§ Task directions:
After reading the data below, copy out every line that contains the word "relative".

Records from a dataset:
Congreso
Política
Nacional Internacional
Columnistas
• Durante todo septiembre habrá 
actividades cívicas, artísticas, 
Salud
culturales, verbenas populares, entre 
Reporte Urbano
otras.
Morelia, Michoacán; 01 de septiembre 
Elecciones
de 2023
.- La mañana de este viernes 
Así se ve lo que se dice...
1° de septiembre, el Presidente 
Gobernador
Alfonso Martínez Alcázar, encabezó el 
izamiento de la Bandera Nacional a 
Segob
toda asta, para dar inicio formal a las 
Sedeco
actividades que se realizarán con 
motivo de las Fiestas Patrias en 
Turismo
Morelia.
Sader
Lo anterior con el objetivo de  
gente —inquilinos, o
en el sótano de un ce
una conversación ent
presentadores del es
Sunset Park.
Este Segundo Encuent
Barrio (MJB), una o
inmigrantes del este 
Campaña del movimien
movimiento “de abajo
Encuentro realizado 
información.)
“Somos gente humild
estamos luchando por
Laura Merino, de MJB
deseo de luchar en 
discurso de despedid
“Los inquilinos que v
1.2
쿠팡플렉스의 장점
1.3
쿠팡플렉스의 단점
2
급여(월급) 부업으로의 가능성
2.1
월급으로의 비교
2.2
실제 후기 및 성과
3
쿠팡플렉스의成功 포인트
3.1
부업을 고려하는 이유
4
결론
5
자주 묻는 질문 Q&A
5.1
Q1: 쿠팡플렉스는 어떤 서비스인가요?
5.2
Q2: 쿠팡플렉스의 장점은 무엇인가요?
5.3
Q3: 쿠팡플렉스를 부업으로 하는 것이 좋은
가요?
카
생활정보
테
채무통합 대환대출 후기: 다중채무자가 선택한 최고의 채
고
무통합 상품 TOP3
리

--

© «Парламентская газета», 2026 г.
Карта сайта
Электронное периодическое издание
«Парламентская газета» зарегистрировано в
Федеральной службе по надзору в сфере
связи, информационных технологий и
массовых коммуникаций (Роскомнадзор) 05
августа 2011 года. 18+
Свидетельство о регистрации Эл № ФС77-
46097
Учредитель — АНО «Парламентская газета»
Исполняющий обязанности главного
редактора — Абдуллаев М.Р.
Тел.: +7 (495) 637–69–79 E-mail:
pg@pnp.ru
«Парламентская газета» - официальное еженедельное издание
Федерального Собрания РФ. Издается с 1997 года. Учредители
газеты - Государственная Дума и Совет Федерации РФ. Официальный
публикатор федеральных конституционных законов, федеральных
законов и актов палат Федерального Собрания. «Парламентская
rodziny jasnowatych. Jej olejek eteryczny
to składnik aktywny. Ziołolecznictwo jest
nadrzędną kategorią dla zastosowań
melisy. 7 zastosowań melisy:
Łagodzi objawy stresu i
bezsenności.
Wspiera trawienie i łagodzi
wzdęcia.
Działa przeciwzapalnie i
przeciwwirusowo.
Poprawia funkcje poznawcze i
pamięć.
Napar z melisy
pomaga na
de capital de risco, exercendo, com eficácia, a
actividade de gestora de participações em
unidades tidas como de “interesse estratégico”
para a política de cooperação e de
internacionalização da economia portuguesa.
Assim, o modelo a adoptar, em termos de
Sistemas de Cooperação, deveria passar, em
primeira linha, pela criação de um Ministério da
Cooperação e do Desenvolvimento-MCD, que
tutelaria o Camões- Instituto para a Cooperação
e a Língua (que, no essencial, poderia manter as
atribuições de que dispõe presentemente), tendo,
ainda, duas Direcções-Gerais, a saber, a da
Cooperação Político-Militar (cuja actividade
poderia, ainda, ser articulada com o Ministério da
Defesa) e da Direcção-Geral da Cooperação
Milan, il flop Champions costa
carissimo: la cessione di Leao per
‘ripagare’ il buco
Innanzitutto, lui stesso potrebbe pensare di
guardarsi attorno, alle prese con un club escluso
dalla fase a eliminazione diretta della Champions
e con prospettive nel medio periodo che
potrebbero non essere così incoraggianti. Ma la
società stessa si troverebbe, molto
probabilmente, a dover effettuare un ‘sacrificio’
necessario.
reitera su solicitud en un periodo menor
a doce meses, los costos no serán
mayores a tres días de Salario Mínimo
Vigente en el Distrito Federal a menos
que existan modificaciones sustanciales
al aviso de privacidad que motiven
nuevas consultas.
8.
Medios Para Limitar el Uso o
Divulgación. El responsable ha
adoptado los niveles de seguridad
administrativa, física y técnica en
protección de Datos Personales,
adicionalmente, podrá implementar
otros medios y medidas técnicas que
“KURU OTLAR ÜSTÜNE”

* * *

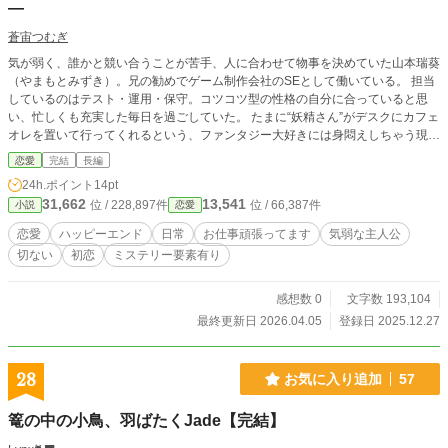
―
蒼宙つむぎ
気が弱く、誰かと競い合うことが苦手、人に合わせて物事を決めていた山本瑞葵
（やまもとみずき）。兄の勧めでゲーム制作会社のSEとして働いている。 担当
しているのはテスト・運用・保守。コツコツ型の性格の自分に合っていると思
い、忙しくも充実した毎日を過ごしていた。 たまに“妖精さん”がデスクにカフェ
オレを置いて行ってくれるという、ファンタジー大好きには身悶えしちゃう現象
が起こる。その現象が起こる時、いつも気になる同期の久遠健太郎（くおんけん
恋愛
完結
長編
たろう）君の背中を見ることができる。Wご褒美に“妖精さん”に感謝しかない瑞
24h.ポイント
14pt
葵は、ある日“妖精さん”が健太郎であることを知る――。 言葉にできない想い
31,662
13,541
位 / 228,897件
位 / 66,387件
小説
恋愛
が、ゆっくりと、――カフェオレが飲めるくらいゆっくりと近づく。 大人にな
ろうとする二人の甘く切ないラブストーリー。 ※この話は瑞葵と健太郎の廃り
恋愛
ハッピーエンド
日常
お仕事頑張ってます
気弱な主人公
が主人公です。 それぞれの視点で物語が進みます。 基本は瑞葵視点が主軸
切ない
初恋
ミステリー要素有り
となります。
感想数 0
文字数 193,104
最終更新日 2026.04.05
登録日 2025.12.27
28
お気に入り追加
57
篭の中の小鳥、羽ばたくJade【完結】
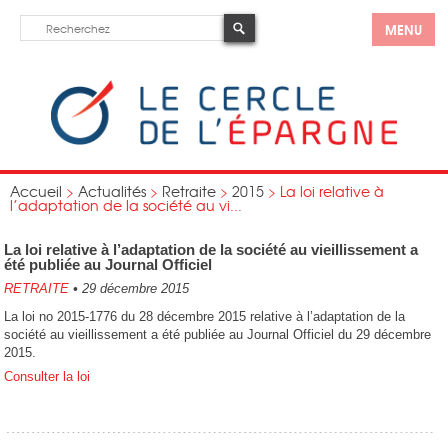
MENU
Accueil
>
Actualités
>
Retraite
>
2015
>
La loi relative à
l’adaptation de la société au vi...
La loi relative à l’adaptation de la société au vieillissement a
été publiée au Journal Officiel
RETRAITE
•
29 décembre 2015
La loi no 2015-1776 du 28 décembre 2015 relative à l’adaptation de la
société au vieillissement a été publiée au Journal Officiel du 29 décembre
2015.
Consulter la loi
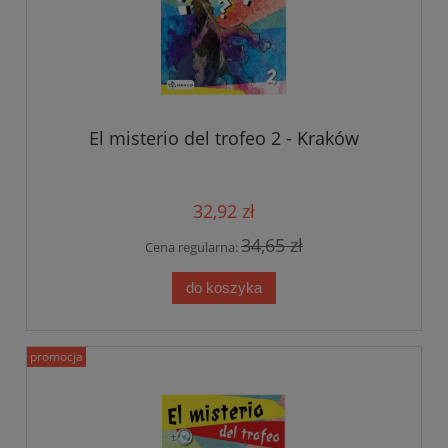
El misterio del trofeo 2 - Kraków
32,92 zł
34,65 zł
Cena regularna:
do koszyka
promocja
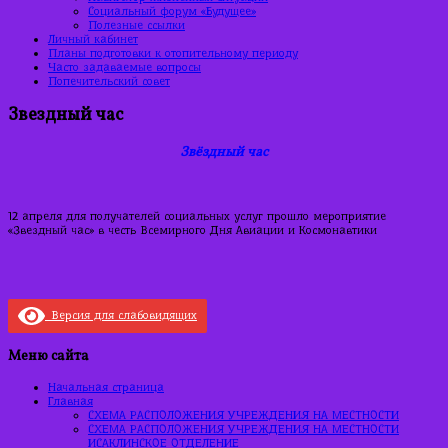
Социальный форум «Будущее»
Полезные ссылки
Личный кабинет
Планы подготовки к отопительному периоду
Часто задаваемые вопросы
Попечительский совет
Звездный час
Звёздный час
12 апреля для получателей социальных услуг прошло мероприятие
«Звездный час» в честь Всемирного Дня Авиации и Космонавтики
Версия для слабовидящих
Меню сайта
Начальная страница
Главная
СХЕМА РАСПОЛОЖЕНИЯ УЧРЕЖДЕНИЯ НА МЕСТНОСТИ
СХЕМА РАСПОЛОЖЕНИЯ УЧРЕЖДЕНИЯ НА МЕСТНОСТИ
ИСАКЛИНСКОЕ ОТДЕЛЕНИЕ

§ Task response:
La loi relative à
La loi relative à l’adaptation de la société au vieillissement a
La loi no 2015-1776 du 28 décembre 2015 relative à l’adaptation de la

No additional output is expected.